On the application of in-situ monitoring systems and machine learning algorithms for developing quality assurance platforms in laser powder bed fusion: A review

Abstract

Laser powder bed fusion (LPBF) is one class of metal additive manufacturing (AM) used to fabricate high-quality complex-shape components. This technology has significantly progressed over the last several years allowing the fabrication of high-value components for a broad range of applications, normally unmatched by other metal AM processes. However, the full adoption of LPBF to serial production is still challenging due to several barriers such as repeatability and reliability of final product quality. The main obstacle could be the high sensitivity of LPBF to environmental and process disturbances. Additionally, LPBF is governed by many process parameters. These factors profoundly affect the process, causing defects formation.

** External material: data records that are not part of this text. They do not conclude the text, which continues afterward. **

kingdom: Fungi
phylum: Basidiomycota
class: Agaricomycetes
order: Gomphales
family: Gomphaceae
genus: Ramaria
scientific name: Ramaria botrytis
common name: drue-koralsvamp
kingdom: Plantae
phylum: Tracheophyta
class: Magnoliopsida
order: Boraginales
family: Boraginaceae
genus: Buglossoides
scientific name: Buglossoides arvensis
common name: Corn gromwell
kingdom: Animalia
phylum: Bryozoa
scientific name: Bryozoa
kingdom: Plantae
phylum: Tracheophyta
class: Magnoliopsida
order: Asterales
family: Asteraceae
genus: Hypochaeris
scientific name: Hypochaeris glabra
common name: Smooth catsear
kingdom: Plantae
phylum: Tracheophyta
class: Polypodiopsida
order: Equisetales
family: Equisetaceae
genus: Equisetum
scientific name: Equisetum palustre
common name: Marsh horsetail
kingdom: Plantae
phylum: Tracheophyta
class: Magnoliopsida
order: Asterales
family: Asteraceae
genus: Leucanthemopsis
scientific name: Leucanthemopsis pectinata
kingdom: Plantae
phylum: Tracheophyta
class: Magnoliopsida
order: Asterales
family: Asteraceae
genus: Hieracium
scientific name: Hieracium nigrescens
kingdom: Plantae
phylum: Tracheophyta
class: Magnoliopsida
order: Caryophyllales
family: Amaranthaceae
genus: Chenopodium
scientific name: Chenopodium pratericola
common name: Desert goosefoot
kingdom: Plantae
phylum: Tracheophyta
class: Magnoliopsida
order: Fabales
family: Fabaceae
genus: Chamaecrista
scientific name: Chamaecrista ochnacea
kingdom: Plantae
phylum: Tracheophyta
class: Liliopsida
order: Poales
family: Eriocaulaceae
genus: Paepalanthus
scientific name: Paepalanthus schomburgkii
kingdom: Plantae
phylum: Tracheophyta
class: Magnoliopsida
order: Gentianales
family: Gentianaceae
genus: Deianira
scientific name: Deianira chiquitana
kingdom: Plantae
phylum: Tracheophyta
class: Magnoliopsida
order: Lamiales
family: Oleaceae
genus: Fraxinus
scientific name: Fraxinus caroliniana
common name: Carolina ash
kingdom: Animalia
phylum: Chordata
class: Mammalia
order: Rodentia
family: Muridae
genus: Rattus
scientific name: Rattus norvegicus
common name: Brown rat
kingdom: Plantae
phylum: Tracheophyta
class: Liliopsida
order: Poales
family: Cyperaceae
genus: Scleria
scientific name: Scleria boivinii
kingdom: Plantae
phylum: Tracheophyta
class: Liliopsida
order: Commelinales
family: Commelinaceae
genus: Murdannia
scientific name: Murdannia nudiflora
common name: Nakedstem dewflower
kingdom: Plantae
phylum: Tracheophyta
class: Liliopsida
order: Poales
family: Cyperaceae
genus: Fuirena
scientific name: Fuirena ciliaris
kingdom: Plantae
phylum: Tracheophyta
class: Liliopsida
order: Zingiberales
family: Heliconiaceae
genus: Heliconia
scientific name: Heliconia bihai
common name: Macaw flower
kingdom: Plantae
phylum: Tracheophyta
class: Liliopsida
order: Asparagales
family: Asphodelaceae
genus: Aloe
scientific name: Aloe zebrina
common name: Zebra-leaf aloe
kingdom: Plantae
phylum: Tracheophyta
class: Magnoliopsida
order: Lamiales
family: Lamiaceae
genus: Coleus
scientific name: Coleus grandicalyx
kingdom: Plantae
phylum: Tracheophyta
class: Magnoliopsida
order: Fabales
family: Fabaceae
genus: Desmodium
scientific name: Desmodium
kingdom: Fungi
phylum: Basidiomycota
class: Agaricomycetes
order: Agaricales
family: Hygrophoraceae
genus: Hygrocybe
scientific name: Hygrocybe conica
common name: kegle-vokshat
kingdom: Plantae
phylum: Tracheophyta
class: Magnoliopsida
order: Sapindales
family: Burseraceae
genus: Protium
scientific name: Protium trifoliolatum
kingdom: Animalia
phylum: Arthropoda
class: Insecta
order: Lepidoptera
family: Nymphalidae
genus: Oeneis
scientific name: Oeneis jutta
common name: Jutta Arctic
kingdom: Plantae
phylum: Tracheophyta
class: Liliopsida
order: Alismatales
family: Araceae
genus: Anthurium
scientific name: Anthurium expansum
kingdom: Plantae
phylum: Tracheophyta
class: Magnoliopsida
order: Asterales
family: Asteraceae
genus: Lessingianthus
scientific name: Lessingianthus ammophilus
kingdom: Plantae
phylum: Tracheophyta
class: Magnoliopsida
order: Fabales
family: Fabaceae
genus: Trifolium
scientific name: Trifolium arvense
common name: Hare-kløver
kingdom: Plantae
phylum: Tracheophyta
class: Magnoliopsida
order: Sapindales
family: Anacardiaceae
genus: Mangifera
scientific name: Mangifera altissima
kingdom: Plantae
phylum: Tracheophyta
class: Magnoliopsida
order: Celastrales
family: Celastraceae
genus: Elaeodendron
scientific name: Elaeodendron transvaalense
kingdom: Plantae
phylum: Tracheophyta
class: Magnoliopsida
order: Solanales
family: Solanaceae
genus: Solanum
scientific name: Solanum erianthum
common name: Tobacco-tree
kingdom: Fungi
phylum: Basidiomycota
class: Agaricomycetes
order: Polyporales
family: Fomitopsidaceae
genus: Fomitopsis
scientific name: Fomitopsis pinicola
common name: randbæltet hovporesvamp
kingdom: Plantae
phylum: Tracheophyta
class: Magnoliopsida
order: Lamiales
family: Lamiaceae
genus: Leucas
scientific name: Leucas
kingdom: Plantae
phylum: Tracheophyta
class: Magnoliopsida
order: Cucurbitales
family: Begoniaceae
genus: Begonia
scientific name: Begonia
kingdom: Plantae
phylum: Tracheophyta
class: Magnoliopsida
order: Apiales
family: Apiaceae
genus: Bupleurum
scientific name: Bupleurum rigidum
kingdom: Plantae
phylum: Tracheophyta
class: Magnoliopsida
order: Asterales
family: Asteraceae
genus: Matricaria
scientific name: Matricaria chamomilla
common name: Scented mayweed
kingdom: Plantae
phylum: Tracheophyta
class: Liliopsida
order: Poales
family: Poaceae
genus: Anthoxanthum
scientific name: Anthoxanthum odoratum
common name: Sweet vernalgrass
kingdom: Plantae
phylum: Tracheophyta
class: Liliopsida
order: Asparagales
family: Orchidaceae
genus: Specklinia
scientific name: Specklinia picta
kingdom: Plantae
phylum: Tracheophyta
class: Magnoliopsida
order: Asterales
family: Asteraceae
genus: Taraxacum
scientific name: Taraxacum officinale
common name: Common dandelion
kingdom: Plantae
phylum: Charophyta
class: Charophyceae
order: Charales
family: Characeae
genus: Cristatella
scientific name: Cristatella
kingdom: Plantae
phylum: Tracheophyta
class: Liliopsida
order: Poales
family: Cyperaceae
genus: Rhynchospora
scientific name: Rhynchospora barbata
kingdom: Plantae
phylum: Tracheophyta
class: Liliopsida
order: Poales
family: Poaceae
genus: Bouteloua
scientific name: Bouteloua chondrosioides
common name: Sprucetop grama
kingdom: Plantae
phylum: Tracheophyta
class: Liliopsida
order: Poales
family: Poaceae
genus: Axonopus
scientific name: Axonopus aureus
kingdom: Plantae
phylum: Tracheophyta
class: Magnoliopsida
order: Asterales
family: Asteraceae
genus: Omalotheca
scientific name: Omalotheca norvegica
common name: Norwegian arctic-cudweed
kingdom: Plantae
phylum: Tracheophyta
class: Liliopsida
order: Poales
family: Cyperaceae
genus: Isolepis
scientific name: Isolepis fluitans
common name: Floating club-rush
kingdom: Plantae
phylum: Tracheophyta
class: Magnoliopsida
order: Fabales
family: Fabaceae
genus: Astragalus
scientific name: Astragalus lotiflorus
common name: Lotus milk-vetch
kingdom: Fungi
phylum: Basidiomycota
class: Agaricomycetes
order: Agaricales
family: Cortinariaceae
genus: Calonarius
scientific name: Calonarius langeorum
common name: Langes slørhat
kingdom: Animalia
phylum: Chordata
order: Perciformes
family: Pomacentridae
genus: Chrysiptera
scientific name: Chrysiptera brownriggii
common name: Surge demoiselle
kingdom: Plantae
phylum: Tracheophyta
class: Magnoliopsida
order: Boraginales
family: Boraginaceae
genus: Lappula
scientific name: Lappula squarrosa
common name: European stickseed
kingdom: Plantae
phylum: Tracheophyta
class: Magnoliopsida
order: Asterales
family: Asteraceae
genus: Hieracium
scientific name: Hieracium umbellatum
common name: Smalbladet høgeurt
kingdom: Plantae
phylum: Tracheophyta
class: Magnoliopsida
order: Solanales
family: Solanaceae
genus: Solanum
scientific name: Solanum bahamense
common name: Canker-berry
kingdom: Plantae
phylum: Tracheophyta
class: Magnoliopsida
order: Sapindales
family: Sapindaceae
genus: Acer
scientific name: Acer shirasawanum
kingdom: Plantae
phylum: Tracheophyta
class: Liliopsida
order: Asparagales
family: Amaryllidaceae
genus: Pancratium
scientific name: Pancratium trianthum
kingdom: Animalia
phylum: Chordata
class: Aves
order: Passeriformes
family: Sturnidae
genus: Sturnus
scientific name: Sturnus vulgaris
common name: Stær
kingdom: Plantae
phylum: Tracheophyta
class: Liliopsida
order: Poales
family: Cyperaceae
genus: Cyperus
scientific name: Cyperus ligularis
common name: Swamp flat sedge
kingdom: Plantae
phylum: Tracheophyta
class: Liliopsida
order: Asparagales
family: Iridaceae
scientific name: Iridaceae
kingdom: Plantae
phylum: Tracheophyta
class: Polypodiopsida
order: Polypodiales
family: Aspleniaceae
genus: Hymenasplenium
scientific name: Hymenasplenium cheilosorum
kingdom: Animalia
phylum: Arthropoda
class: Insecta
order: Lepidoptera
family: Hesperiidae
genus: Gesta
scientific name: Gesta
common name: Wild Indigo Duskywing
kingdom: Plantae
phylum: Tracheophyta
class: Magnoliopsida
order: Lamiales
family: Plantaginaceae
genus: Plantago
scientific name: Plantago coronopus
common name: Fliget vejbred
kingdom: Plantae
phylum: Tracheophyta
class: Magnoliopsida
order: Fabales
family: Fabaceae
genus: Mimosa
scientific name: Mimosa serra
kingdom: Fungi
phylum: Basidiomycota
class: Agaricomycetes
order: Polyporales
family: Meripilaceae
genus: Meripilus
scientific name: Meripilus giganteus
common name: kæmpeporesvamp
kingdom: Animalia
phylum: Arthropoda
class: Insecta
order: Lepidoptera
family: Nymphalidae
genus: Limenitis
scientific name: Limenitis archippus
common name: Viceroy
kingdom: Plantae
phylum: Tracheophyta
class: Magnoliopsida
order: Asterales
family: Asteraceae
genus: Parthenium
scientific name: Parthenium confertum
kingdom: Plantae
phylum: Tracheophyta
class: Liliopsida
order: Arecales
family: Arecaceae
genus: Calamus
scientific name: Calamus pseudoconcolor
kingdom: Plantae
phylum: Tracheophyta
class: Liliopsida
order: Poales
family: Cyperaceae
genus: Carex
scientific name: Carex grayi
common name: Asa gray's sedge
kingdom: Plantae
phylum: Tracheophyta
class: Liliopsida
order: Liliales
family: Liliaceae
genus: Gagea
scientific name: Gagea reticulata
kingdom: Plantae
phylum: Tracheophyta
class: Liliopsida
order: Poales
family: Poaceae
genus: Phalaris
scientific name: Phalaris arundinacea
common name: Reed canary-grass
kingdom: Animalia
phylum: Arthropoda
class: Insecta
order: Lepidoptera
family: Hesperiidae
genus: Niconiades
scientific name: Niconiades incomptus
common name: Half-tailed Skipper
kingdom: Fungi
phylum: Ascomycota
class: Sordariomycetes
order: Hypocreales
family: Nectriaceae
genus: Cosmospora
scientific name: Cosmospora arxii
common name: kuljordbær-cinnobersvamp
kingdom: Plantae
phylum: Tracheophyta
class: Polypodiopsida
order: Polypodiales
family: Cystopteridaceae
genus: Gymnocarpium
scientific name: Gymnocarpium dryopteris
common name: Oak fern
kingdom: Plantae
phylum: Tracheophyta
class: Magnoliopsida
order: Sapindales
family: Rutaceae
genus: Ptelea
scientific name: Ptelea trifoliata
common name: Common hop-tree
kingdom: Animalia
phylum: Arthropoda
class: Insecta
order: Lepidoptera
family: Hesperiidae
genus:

To achieve high quality parts, trial and errors are conventionally carried out to obtain optimum parameters that result in good quality for a specific application. However, in recent years attention to the development of quality assurance platforms in LPBF has been the cornerstone of research and development. To this end, researchers have proceeded with three steps: 1) Gaining knowledge from the process by installing in-situ sensing equipment and collecting information from the process. 2) Understanding how the print parameters affect the process, analyzing in-situ datasets and developing defect detection algorithms, and 3) Developing real-time closed-loop control systems using the detection algorithms of Step 2 to automatically adjust the undesired phenomena in the process by changing the print parameters. Although valuable studies were published for the two first steps, the development of real-time controllers has remained challenging. Thus, this study aims to critically review the two first steps to provide insights for researchers into moving toward the development of the control system. In this study, in-situ sensing devices implemented in LPBF are categorized, explained in detail, and mapped to the literature. Then, a comprehensive review is conducted on the latest machine learning (ML) algorithms applied to the in-situ data of LPBF, such as supervised learning, unsupervised learning, and reinforcement learning. Additionally, a comprehensive discussion is provided on in-situ sensors and ML methods applied to LPBF. Lastly, this article specifies trends and future research outlook on this topic.